1. A platform engineer is setting up a new Terraform Cloud workspace for the production environment. They want every `terraform apply` to require a human to review and approve the plan output before infrastructure changes are made — even when the run is triggered automatically by a VCS push. Which workspace setting should they configure to enforce this behavior?
- A. Set the execution mode to 'Remote' and enable the 'Auto apply' toggle in workspace settings.
- B. Set the execution mode to 'Remote' and leave 'Auto apply' disabled so every run pauses for confirmation after planning.✓ Correct
- C. Set the execution mode to 'Local' so the engineer must manually run `terraform apply` from their workstation.
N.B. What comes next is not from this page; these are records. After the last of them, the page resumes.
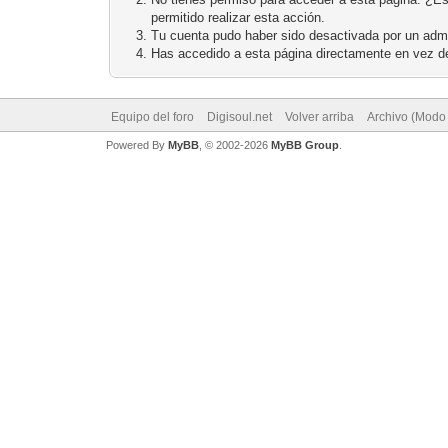
permitido realizar esta acción.
Tu cuenta pudo haber sido desactivada por un admi
Has accedido a esta página directamente en vez de
Equipo del foro
Digisoul.net
Volver arriba
Archivo (Modo
Powered By
MyBB
, © 2002-2026
MyBB Group
.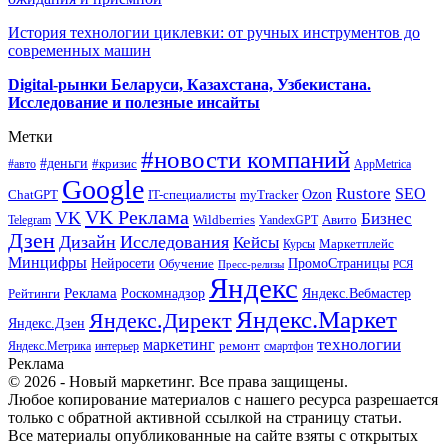
История технологии циклевки: от ручных инструментов до
современных машин
Digital-рынки Беларуси, Казахстана, Узбекистана.
Исследование и полезные инсайты
Метки
#новости компаний
#деньги
#кризис
#авто
AppMetrica
Google
Rustore
SEO
myTracker
Ozon
ChatGPT
IT-специалисты
VK Реклама
VK
Бизнес
Авито
Wildberries
Telegram
YandexGPT
Дзен
Дизайн
Исследования
Кейсы
Маркетплейс
Курсы
Минцифры
ПромоСтраницы
Нейросети
Обучение
Пресс-релизы
РСЯ
Яндекс
Реклама
Роскомнадзор
Яндекс.Вебмастер
Рейтинги
Яндекс.Маркет
Яндекс.Директ
Яндекс.Дзен
маркетинг
технологии
ремонт
Яндекс.Метрика
интерьер
смартфон
Реклама
© 2026 - Новый маркетинг. Все права защищены.
Любое копирование материалов с нашего ресурса разрешается
только с обратной активной ссылкой на страницу статьи.
Все материалы опубликованные на сайте взяты с открытых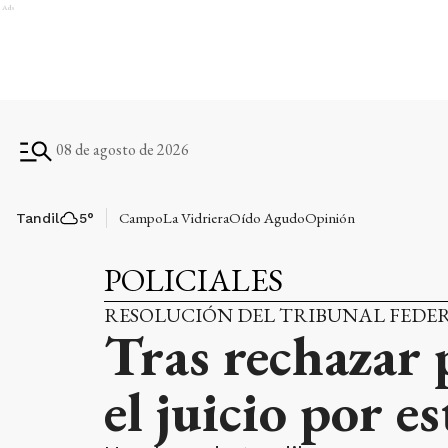
Ads
08 de agosto de 2026
Campo
La Vidriera
Oído Agudo
Opinión
Tandil
5
°
POLICIALES
RESOLUCIÓN DEL TRIBUNAL FEDE
Tras rechazar 
el juicio por e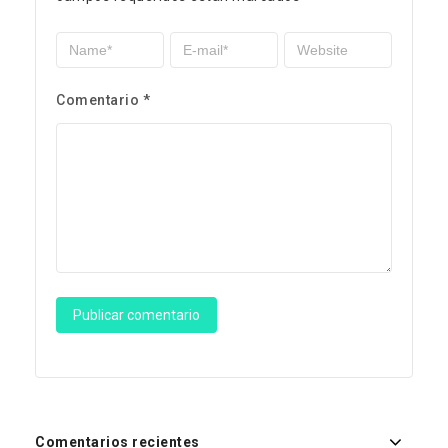
Comentario
*
Comentarios recientes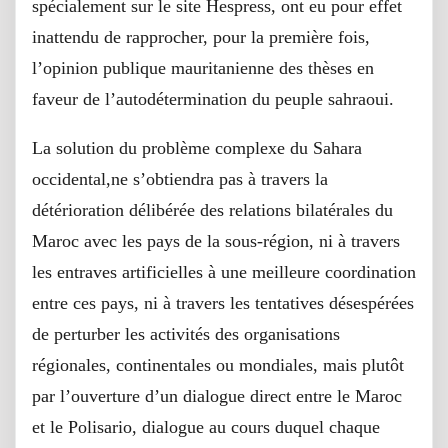
spécialement sur le site Hespress, ont eu pour effet
inattendu de rapprocher, pour la première fois,
l’opinion publique mauritanienne des thèses en
faveur de l’autodétermination du peuple sahraoui.
La solution du problème complexe du Sahara
occidental,ne s’obtiendra pas à travers la
détérioration délibérée des relations bilatérales du
Maroc avec les pays de la sous-région, ni à travers
les entraves artificielles à une meilleure coordination
entre ces pays, ni à travers les tentatives désespérées
de perturber les activités des organisations
régionales, continentales ou mondiales, mais plutôt
par l’ouverture d’un dialogue direct entre le Maroc
et le Polisario, dialogue au cours duquel chaque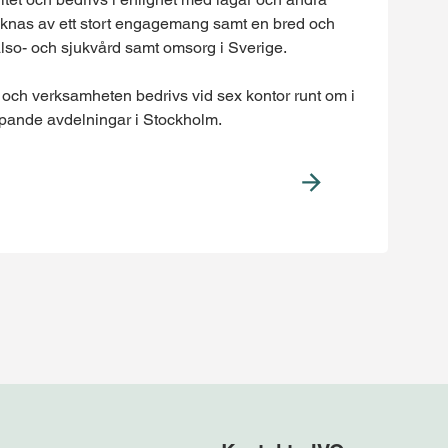
cknas av ett stort engagemang samt en bred och
älso- och sjukvård samt omsorg i Sverige.
och verksamheten bedrivs vid sex kontor runt om i
ipande avdelningar i Stockholm.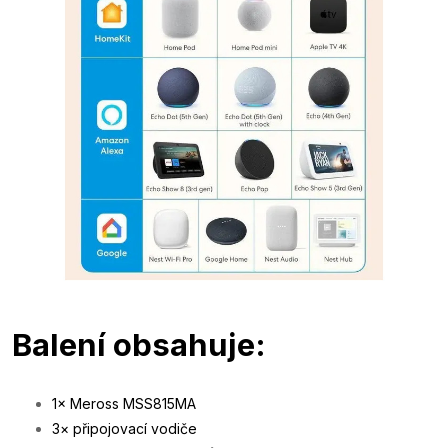
Balení obsahuje:
1× Meross MSS815MA
3× připojovací vodiče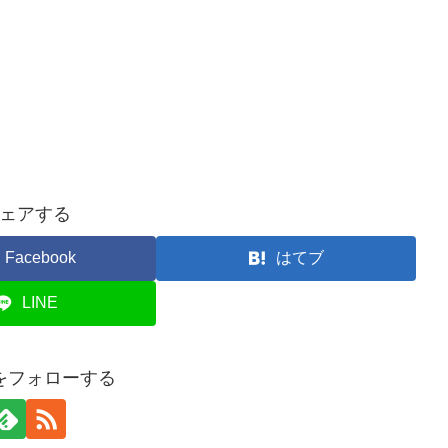
ェアする
Facebook
はてブ
LINE
taをフォローする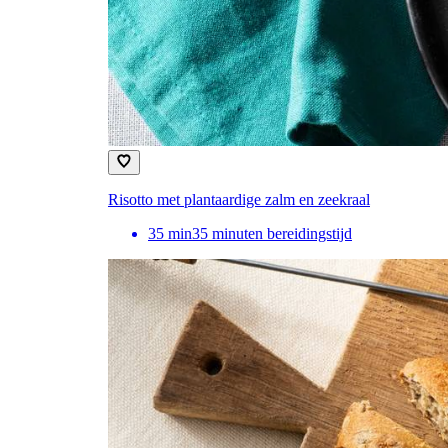
Risotto met plantaardige zalm en zeekraal
35
min
35 minuten bereidingstijd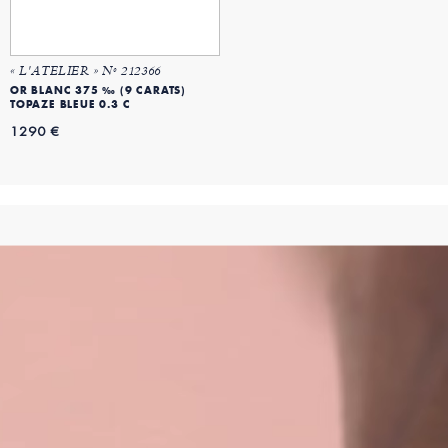
« L'ATELIER » Nº 212366
OR BLANC 375 ‰ (9 CARATS)
TOPAZE BLEUE 0.3 C
1290 €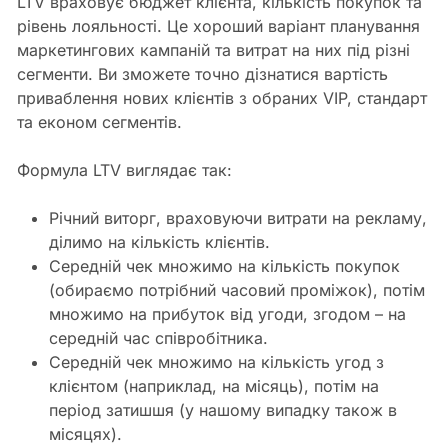
LTV враховує бюджет клієнта, кількість покупок та
рівень лояльності. Це хороший варіант планування
маркетингових кампаній та витрат на них під різні
сегменти. Ви зможете точно дізнатися вартість
приваблення нових клієнтів з обраних VIP, стандарт
та економ сегментів.
Формула LTV виглядає так:
Річний виторг, враховуючи витрати на рекламу,
ділимо на кількість клієнтів.
Середній чек множимо на кількість покупок
(обираємо потрібний часовий проміжок), потім
множимо на прибуток від угоди, згодом – на
середній час співробітника.
Середній чек множимо на кількість угод з
клієнтом (наприклад, на місяць), потім на
період затишшя (у нашому випадку також в
місяцях).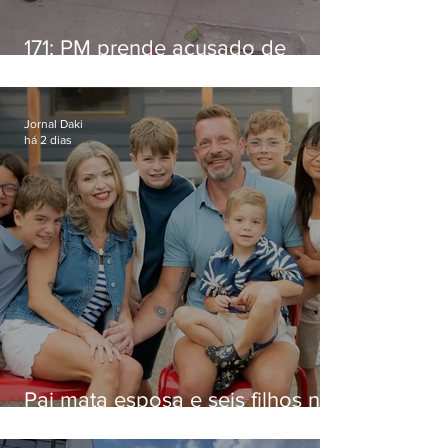
171: PM prende acusado de
estelionato em restaurante de
Niterói
Jornal Daki
há 2 dias
Pai mata esposa e seis filhos nos
EUA e não terá funeral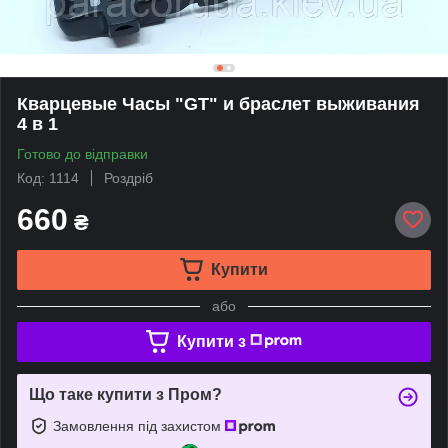
Кварцевые Часы "GТ" и браслет выживания
4 в 1
Готово до відправки
Код: 1114
Роздріб
660
₴
Купити
або
Купити з
Що таке купити з Пром?
Замовлення під захистом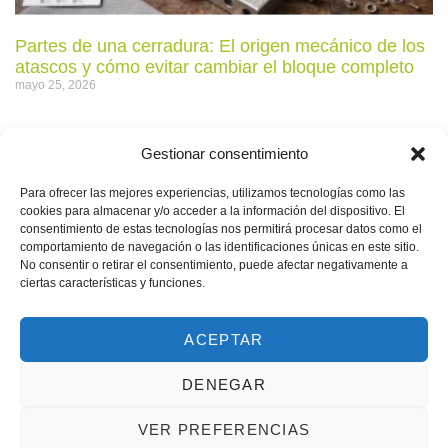
Partes de una cerradura: El origen mecánico de los
atascos y cómo evitar cambiar el bloque completo
mayo 25, 2026
Gestionar consentimiento
Para ofrecer las mejores experiencias, utilizamos tecnologías como las
cookies para almacenar y/o acceder a la información del dispositivo. El
consentimiento de estas tecnologías nos permitirá procesar datos como el
comportamiento de navegación o las identificaciones únicas en este sitio.
No consentir o retirar el consentimiento, puede afectar negativamente a
ciertas características y funciones.
ACEPTAR
Cerrojo FAC: El segundo punto de anclaje que frena
DENEGAR
la okupación y los robos silenciosos
mayo 22, 2026
VER PREFERENCIAS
- D. Attach a Sentinel hard-mandatory policy that blocks all applies until an operator adds an override comment in the run UI.
Explanation
When a Terraform Cloud workspace uses Remote execution mode with 'Auto apply' disabled (the default), every run pauses at the 'planned' state after the plan phase and waits for a user with appropriate permissions to click 'Confirm & Apply'. This is the built-in mechanism for requiring human approval before any apply proceeds, regardless of how the run was triggered. — Option A is wrong because enabling 'Auto apply' causes runs to proceed to apply automatically without human confirmation, which is the opposite of what is required. — Option C is wrong because Local execution mode offloads the plan and apply to the engineer's local machine; Terraform Cloud only stores state. It does not provide a centralized approval gate inside the platform for team-based review. — Option D is wrong because Sentinel policies gate applies based on policy logic, not on a blanket 'pause for human review' pattern. Sentinel is a policy-as-code governance tool and cannot be configured to simply require an operator comment as a generic approval mechanism; the correct purpose-built feature for approval gates is disabling Auto apply.